- **What is expected**
Provide the count of lines below where "Caddesi" occurs, with no other output.

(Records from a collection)
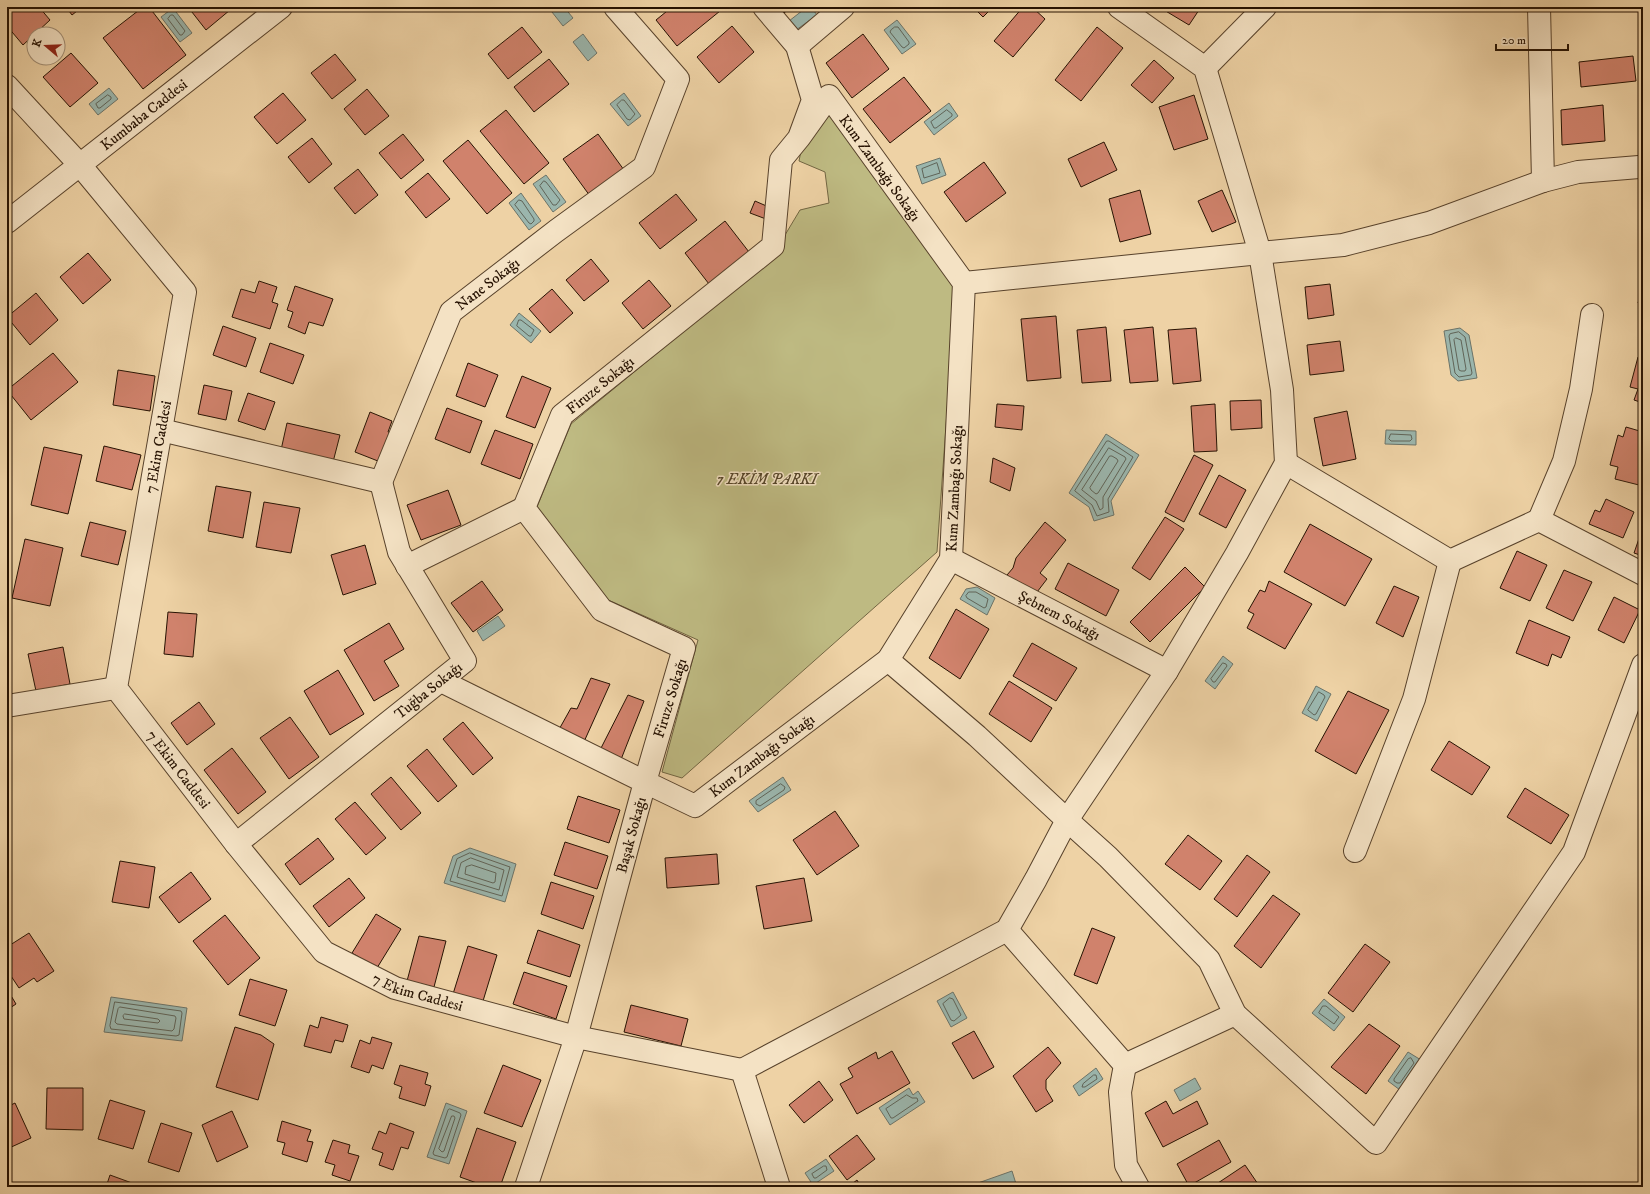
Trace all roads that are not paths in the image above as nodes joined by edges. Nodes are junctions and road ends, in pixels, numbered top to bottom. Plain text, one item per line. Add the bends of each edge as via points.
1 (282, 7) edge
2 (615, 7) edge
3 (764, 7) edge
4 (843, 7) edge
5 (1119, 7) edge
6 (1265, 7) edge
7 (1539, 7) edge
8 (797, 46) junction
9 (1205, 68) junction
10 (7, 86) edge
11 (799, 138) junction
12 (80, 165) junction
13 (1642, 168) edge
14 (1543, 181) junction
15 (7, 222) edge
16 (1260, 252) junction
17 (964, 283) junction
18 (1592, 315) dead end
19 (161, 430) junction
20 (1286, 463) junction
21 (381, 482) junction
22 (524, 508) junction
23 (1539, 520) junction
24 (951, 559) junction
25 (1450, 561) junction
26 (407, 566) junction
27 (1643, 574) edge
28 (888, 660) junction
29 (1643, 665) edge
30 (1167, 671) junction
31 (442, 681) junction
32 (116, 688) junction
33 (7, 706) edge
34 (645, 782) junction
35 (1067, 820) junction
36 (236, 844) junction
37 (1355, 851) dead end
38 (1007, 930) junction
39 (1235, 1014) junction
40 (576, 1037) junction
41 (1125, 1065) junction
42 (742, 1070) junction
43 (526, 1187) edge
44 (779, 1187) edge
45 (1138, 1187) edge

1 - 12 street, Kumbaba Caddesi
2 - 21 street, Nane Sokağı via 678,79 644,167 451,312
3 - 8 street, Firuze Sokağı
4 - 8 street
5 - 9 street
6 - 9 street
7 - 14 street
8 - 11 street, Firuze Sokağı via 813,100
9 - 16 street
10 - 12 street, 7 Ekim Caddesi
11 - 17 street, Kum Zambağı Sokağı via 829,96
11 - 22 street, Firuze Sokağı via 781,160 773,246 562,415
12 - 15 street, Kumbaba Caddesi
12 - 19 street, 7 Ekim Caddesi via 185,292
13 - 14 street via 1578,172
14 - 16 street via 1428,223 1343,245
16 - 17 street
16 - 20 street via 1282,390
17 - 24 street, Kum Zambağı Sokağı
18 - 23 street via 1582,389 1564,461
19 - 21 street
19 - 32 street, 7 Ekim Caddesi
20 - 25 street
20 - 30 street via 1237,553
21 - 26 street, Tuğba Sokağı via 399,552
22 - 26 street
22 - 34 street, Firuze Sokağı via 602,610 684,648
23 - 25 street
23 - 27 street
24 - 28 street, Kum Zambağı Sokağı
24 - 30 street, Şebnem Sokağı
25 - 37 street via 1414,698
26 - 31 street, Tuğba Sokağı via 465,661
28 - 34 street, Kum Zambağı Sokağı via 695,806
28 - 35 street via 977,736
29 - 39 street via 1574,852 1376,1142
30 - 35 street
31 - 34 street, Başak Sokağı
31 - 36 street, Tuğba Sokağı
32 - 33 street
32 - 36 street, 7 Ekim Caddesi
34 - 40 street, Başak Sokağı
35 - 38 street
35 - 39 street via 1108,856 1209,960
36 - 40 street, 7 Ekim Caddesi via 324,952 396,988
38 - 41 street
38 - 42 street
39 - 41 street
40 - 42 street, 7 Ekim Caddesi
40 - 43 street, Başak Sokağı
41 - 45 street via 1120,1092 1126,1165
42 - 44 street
--
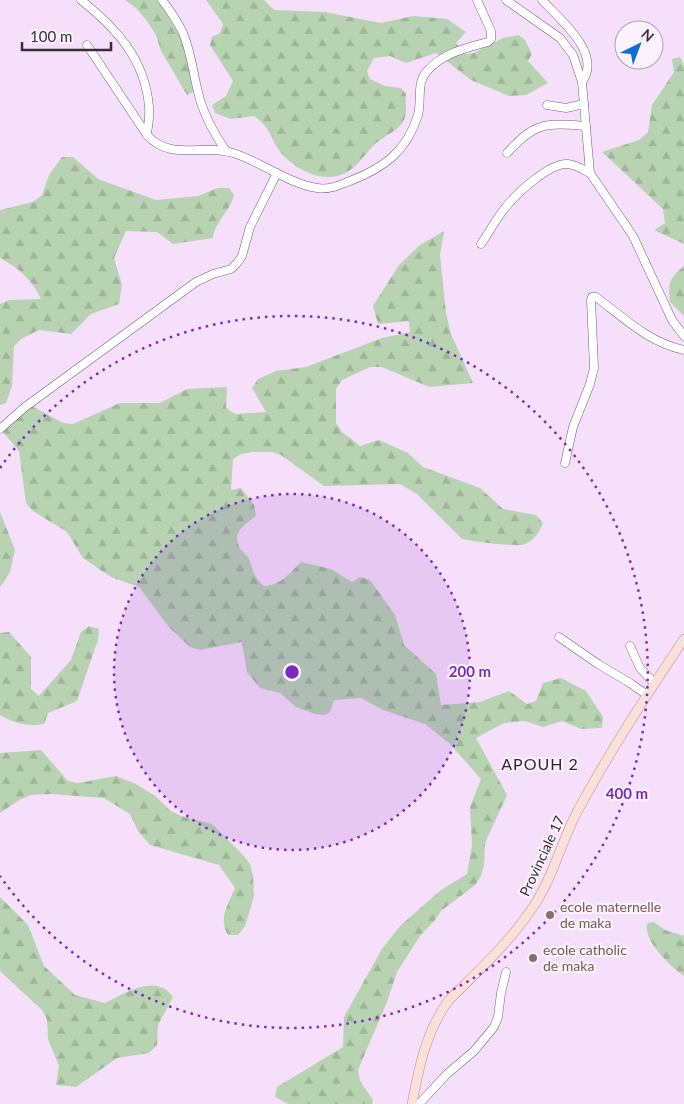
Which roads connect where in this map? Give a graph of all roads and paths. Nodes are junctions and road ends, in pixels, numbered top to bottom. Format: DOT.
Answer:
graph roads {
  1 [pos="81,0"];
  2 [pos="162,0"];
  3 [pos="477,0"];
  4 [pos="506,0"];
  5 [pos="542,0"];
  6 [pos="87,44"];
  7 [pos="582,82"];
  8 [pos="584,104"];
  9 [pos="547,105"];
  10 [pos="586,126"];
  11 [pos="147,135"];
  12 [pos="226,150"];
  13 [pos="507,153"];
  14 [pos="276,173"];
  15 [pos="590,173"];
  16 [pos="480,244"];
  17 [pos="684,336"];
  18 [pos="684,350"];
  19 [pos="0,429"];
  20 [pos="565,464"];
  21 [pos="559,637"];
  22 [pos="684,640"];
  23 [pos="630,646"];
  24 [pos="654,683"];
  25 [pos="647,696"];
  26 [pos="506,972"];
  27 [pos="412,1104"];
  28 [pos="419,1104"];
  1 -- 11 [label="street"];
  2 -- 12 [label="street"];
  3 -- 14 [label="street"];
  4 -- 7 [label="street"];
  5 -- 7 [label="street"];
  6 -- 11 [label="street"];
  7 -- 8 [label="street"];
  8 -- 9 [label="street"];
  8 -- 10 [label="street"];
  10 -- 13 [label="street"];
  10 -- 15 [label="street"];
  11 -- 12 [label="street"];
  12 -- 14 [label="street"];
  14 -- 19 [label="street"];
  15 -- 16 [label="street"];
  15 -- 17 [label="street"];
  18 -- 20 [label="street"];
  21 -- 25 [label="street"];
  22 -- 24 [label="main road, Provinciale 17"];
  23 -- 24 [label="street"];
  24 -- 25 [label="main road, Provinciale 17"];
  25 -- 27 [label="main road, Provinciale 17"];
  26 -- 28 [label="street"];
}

- **Written response**
8